# Hops out of freezer/fridge



## cyrrus (14/1/13)

It turns out that along the journey of moving house my Galaxy and Nelson Sauvin flowers and pellets didn't make it back into a fridge or freezer. They're unopened and properly vac packed but I do you think they'll be usable or stuffed? They are fairly old and have been out of the fridge for at least a few months.


----------



## raven19 (14/1/13)

If they smell cheesy they may be past their best - you could age them further though, add use them in a lambic though.

open up the packets, give them a good smell and go from there.


----------



## carniebrew (14/1/13)

I have used Amarillo pellets that were well packaged but not kept refrigerated, with no ill effects. Have they at least been stored indoor, or somewhere dark/cool? Certainly they'll age more quickly out of the fridge/freezer.

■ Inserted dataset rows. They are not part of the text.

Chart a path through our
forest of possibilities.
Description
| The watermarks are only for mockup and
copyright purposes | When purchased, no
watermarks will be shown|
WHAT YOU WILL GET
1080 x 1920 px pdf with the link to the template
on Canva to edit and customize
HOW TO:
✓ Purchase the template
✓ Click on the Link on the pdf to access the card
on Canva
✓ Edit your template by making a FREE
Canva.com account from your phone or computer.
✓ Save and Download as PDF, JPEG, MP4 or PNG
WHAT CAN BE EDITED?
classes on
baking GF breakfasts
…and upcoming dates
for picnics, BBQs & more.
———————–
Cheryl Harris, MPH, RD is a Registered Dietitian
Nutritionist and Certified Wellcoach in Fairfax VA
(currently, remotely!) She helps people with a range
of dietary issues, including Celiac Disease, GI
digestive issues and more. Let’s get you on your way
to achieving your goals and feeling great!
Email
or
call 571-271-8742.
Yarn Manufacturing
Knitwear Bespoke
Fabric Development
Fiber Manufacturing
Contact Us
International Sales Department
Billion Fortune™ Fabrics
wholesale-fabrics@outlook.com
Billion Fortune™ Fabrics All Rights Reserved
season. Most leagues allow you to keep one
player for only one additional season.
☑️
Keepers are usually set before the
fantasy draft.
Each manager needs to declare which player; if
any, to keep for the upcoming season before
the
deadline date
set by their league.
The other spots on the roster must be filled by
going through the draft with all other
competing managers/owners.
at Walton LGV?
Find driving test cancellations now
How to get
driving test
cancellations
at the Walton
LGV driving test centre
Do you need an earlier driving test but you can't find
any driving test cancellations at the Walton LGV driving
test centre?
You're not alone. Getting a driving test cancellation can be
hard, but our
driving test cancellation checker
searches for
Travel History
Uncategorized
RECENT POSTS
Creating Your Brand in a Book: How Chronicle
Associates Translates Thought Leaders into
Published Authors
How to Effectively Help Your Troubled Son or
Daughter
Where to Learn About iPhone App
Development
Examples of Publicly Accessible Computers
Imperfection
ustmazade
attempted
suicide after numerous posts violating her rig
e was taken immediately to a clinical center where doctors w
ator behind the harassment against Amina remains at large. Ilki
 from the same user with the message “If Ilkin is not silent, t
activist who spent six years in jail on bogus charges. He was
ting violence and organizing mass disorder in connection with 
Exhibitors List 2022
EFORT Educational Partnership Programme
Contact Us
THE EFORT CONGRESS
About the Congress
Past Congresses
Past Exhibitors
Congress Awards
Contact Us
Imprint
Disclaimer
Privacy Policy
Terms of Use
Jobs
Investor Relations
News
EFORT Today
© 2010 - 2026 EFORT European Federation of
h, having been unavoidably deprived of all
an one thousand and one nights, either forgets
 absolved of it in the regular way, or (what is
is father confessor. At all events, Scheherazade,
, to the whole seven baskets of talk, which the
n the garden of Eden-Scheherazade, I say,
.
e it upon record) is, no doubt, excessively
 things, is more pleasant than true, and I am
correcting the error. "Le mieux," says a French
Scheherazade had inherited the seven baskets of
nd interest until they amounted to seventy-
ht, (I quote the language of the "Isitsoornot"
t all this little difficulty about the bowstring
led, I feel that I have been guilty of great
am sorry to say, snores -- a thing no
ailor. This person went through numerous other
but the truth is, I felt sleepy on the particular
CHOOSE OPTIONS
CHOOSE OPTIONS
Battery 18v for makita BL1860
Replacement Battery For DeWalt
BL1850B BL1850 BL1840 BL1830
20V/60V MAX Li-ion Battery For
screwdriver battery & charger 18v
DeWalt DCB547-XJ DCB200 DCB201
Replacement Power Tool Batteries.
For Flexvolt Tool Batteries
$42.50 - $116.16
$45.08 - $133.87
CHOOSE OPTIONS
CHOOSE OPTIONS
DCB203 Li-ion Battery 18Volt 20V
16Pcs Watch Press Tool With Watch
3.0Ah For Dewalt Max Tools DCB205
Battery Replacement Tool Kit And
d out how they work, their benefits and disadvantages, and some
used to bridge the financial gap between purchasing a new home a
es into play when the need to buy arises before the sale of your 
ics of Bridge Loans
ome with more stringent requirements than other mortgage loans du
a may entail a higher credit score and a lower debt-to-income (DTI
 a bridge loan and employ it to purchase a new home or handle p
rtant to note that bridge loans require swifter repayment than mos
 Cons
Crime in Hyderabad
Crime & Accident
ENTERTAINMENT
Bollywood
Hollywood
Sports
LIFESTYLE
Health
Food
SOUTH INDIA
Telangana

As raven said, give 'em a good smell when you open them to be sure, and have some fresh backup hops on hand in case they smell bad. Even better to smell them up against similar hops that you know are fresh.

In the end you're talking about what 5-10c per gram? If in doubt, throw 'em out.


----------



## adryargument (14/1/13)

raven19 said:


> If they smell cheesy they may be past their best - you could age them further though, add use them in a lambic though.
> 
> open up the packets, give them a good smell and go from there.


Make sours, dont question it - just do it. (And wear nikes)


----------



## cyrrus (15/1/13)

Haha thanks guys for the tips. I'll keep them on hand and if they're alright then all good. I'll order some replacements in the mean time! (Oh, and buy some more Nike's)


----------